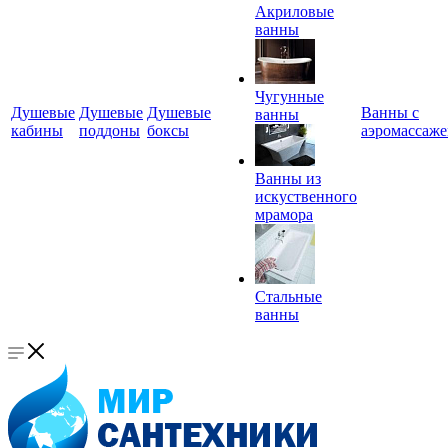
Акриловые
ванны
Чугунные
Душевые
Душевые
Душевые
Ванны с
ванны
кабины
поддоны
боксы
аэромассаж
Ванны из
искуственного
мрамора
Стальные
ванны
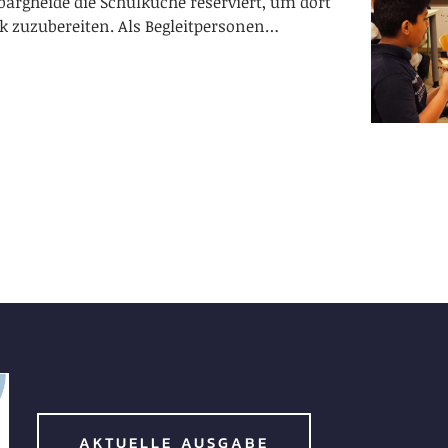
argheide die Schulküche reserviert, um dort
k zuzubereiten. Als Begleitpersonen…
AKTUELLE AUSGABE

• _EXERCISE BRIEF_:
Render the text read from all of the material above as a JSON list of strings, one string per line, with blank lines and the pictures left out.

• _TASK RESPONSE_:
[
  "Акриловые",
  "ванны",
  "Чугунные",
  "Душевые",
  "Душевые",
  "Душевые",
  "Ванны с",
  "ванны",
  "кабины",
  "поддоны",
  "боксы",
  "аэромассаж",
  "Ванны из",
  "искуственного",
  "мрамора",
  "Стальные",
  "ванны",
  "argheide die Schulküche reserviert, um dort",
  "k zuzubereiten. Als Begleitpersonen…",
  "AKTUELLE AUSGABE"
]